There is no tk in the thread's tcl interpreter. (This is probably due to tk not being thread safe?)

So finally, this works in both tclsh and wish:
set ::a 0

package require Thread
catch {console show}

set ::gThread [thread::create {thread::wait} ]
puts "created thread $::gThread"
proc test { } {
    puts "test starting $::a"
    thread::send -async $::gThread { return [clock seconds] } ::a
    after 2000 test
    puts "test ending $::a"

puts "started first test"

#only needed for tclsh, to keep the interpreter alive and keep the event loop running
vwait forever

Alternatively, you can use the technique under 'A Cookbook Approach' above to send a command back to your main thread.

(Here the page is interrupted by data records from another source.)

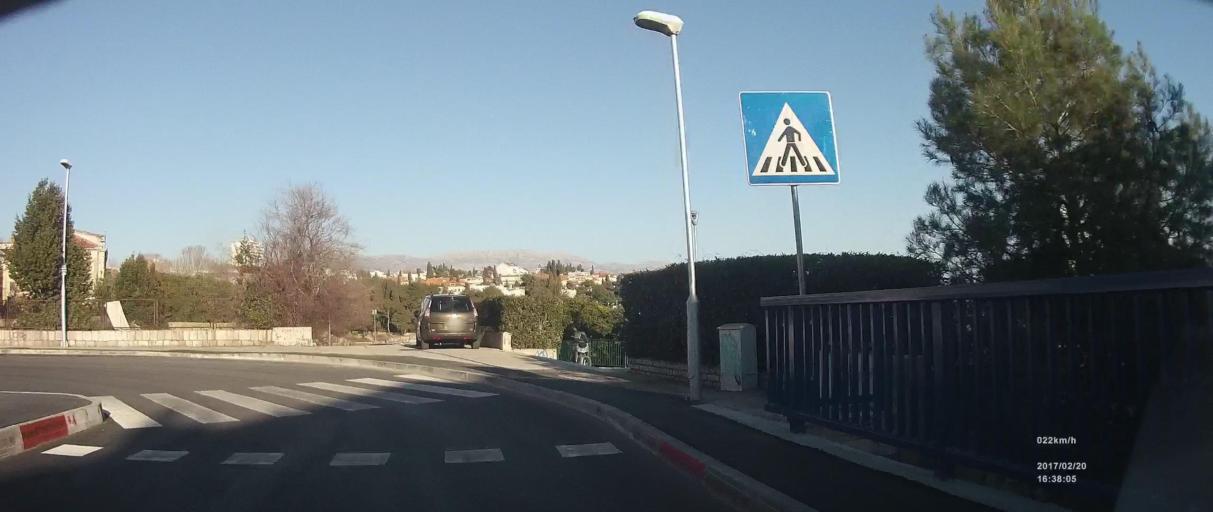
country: HR
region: Splitsko-Dalmatinska
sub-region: Grad Split
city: Split
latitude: 43.5015
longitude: 16.4450
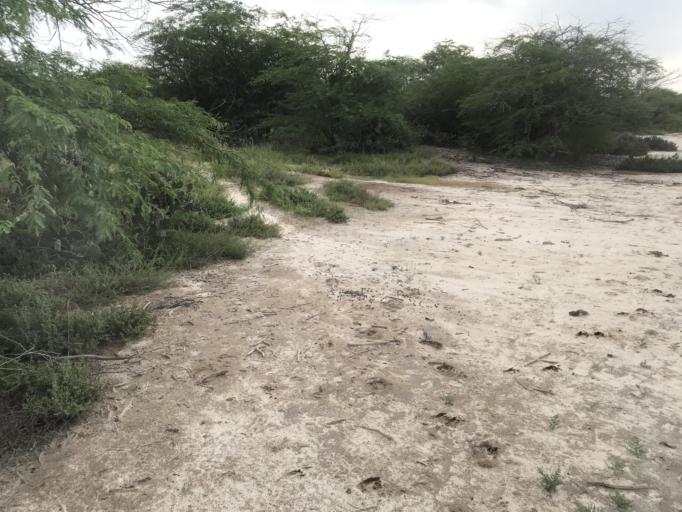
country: SN
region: Saint-Louis
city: Saint-Louis
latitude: 15.9272
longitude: -16.4670
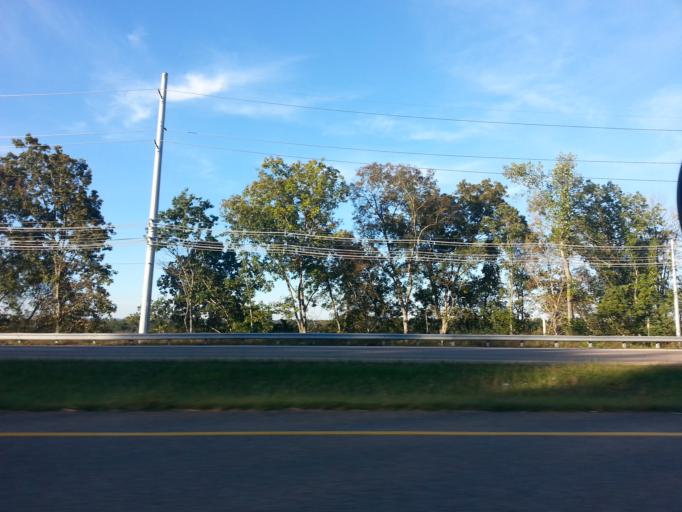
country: US
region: Tennessee
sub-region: Blount County
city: Wildwood
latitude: 35.7573
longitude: -83.8547
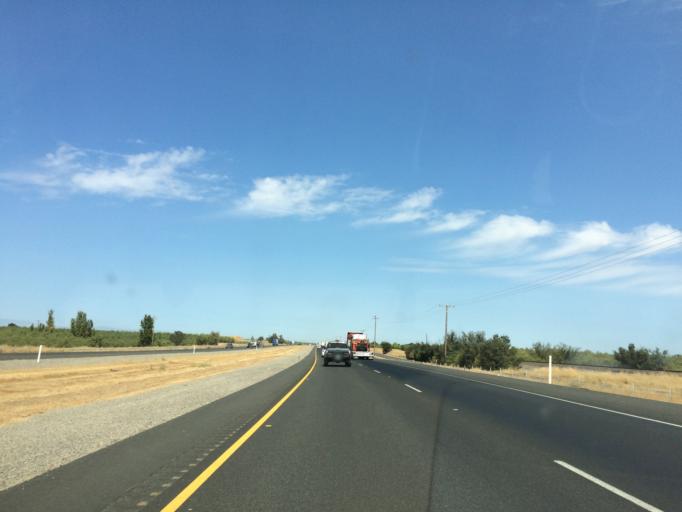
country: US
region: California
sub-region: Colusa County
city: Arbuckle
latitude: 38.9751
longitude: -122.0293
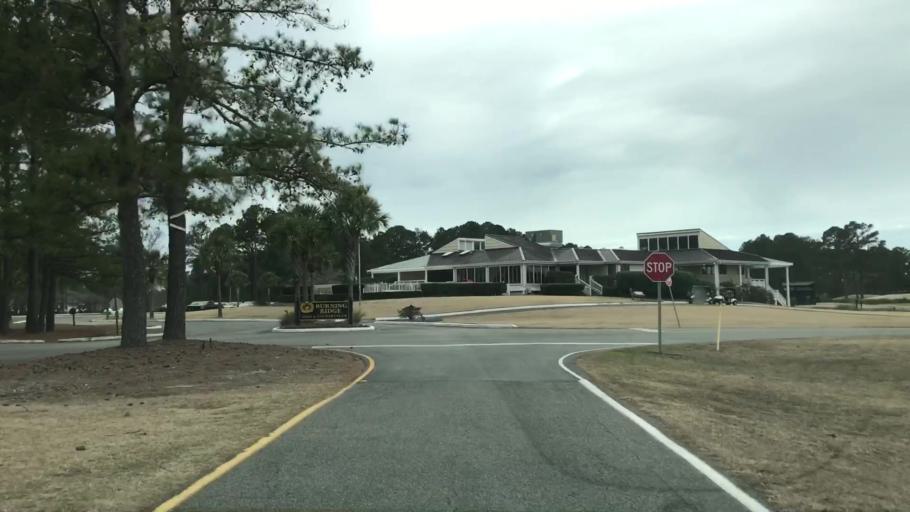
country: US
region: South Carolina
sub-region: Horry County
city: Red Hill
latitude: 33.7770
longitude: -79.0034
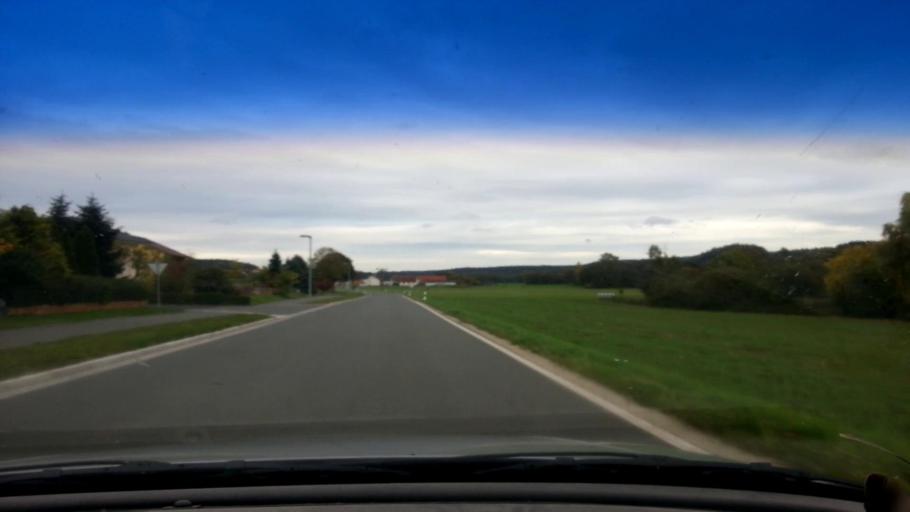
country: DE
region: Bavaria
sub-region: Upper Franconia
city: Burgwindheim
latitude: 49.8725
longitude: 10.6292
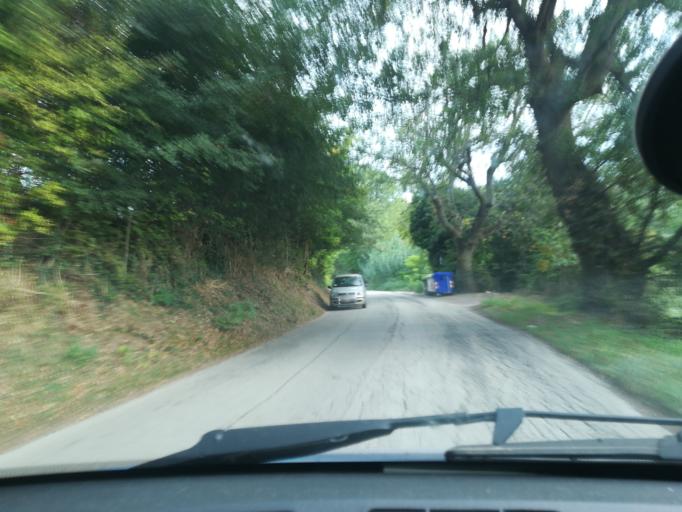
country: IT
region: The Marches
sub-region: Provincia di Macerata
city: Piediripa
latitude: 43.2982
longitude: 13.4813
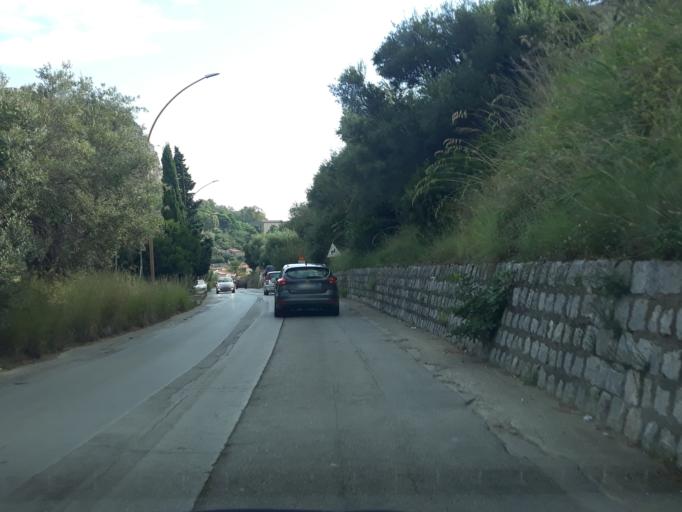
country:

Also see "Concurrency concepts".

AM (26 august 2008) Here is a Modest tool for simulating threads, its purpose is to provide insight in what a multithreading program (or the relevant synchronising parts of it) is doing. Mind you: a very modest tool.

[Punana] (5 may 2009) I tried using the thread callback in wish, on no matter what I did, the thread was never able to find the callback proc in the main thread. So, eventually I found a work around, Instead of using "thread::errorproc ThreadError" for an error reporting method, I manually generate an error inside the thread, and use the errorproc callback to do what I wanted in the first place.